Across all these topics, deep phenotyping emerged as an essential complement to genetics and other omics layers. Echocardiography, cardiac MRI, electrocardiography, vascular imaging and standard clinical parameters were seen as crucial for anchoring molecular hypotheses in observable patient trajectories. MAGI researchers outlined work in progress aimed at linking these clinical descriptors with genomic and metabolomic data, with the hypothesis that specific combinations of features might, in time, help to distinguish subgroups of congenital heart disease or vascular malformation with different prognoses. The potential use of polygenic risk scores in borderline or unexplained paediatric cases was mentioned as another line of investigation, to be approached cautiously and with particular attention to validation and communication to families.
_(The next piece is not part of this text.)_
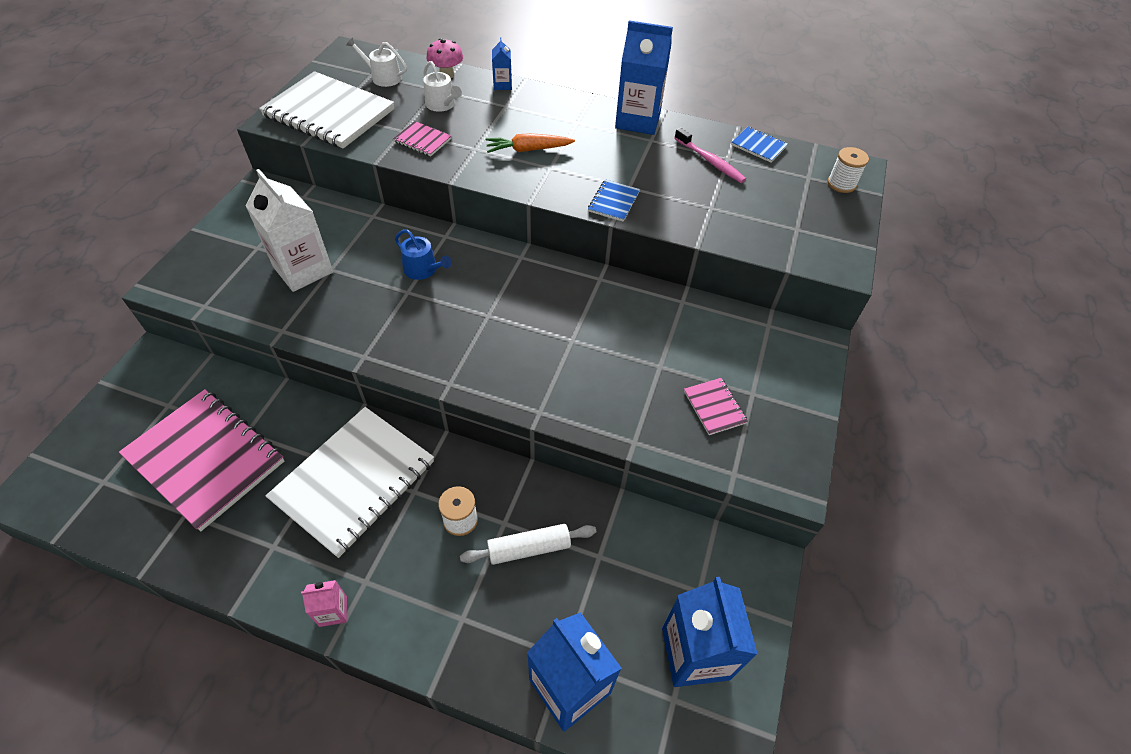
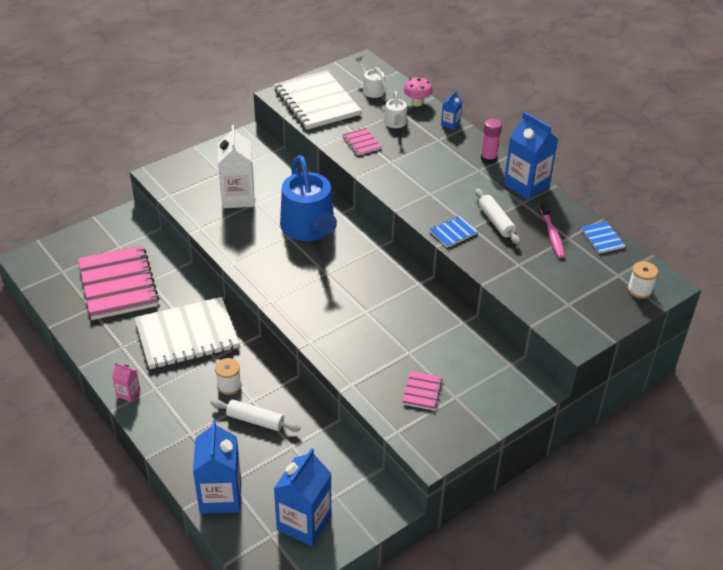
camera: 35 degrees right, 10 degrees down
blue watering can [395,229,452,280] -> blue watering can [280,155,337,241], size x2.19
orange carrot [486,133,575,153] -> none
none -> white rolling pin [475,188,520,245]
none -> pink glue stick [481,119,502,164]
Overall, the cardiovascular discussions in Merano portrayed a field in which multi-omics and computational approaches are beginning to be tested as possible complements to conventional clinical reasoning, rather than as substitutes for it. The exchanges between MAGI, the team from the University of Brescia led by Prof. Savina Nodari, and the wider vascular community represented by the work of Prof. Raul Mattassi and Dr Cavalca were not intended to introduce new diagnostic algorithms or therapeutic protocols. Instead, they helped to clarify shared questions, compare preliminary experiences and identify realistic avenues for collaborative studies. In this sense, the retreat contributed to outlining a cautious yet forward-looking roadmap for integrating genomics, multi-omics and artificial-intelligence tools into the study of congenital cardiovascular and vascular disorders, with the longer-term aim of improving understanding of these complex conditions and, over time, supporting more informed care for the patients and families involved.